Lorsque enfin le régiment est arrivé sur le terrain, on m'a totalement intégré à cette unité. Ce fut sans doute la meilleure expérience professionnelle de ma carrière. Au sein du régiment, j'ai hérité du rôle de responsable de la cellule de planification de l'unité, c'est-à-dire le groupe de personne qui planifient les opérations futures a moyen et long terme.

Dans ce rôle, j'ai pu participer activement à l'implantation d'un logiciel de poursuite automatique des véhicules. Grâce à ce système, les GPS fixés sur les véhicules des observateurs militaires, transmettaient automatiquement leur position, via la radio HF, aux quartiers généraux des secteurs. Dans la salle radio, un ordinateur avec une carte digitale montre donc en temps réel, la position des véhicules a travers le Sud-Soudan. Il va s'en dire que ceci c'est révélé un outil fort efficace. On a qu'a penser que des centaines de milliers de mines sont encore actives dans le pays, il est donc fort important de contrôler le mouvement de nos véhicules a travers le pays.

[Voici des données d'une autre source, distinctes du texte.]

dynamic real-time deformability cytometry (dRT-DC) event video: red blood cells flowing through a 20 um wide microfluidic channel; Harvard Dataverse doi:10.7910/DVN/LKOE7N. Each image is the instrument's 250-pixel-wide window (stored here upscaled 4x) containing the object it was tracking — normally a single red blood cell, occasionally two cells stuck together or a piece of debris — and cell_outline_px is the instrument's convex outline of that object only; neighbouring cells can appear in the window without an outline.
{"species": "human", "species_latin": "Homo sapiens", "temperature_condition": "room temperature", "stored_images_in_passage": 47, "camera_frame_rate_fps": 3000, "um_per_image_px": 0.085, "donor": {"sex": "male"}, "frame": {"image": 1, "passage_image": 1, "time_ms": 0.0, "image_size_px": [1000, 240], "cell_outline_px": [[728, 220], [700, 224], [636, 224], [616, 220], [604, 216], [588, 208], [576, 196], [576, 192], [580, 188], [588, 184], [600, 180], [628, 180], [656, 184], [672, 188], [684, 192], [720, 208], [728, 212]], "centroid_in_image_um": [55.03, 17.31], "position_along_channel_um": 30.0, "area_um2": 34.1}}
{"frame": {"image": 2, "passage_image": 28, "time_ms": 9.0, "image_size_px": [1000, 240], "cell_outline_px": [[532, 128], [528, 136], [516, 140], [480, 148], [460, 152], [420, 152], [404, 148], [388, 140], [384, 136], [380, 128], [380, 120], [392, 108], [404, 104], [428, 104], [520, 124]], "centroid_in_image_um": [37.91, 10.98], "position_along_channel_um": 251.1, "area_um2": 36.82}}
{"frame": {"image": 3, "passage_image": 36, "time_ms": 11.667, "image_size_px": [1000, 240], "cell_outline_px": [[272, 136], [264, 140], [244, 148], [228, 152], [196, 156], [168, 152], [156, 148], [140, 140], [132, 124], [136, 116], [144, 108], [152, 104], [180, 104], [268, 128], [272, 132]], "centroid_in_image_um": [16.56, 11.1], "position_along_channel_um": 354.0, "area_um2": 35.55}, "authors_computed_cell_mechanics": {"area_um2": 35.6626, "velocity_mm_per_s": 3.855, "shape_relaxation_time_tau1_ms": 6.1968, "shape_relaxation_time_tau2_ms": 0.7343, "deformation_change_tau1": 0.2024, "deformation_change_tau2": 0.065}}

Travailler avec l'armée indienne fut une expérience fantastique. L'armée indienne compte environ 1.3 millions de soldats et le corps des signaleurs a lui seul, en compte 60 000, soit autant que la totalité des Forces armées canadiennes! L'Inde a sélectionné les meilleurs soldats et officiers pour se déployer au Soudan. Leur professionnalisme a toujours été très impressionnant. La plupart des soldats et tous les officiers avaient l'expérience des opérations de combat au Cachemire, sur la ligne de séparation ainsi que des opérations anti-terroristes (counter-insurgency) dans les montagnes. Ce régiment a même déployé le poste de retransmission radio le plus élevé du monde, a une altitude de 7 200 mètres, dans l'Himalaya! Mon officier commandant m'a aussi raconté que de sa classe de 400 élèves, ayant gradué de l'académie militaire, environ 12% étaient morts au combat, depuis les 20 dernières années. Ceci a de quoi faire réfléchir.

Le commandant de l'unité m'a rapidement et totalement accepté comme l'un de ses propre officiers. J'ai pu donc profiter des avantages du corps des officiers en Inde. Disons que les Indiens sont probablement encore plus « British » que les Anglais eux-mêmes! A chaque jour à 16h00, un soldat venait nous servir le thé! Les officiers ont encore aussi leur estafette personnelle qui fait les courses, va chercher les cafés, fait les photocopies et remballe même les ordinateurs portables des officiers à la fin de la journée. Je dois dire cette expérience est un peu déstabilisante pour un occidentaux habitué a notre société égalitaire. L'armée indienne fonctionne encore intensément selon le système des castes.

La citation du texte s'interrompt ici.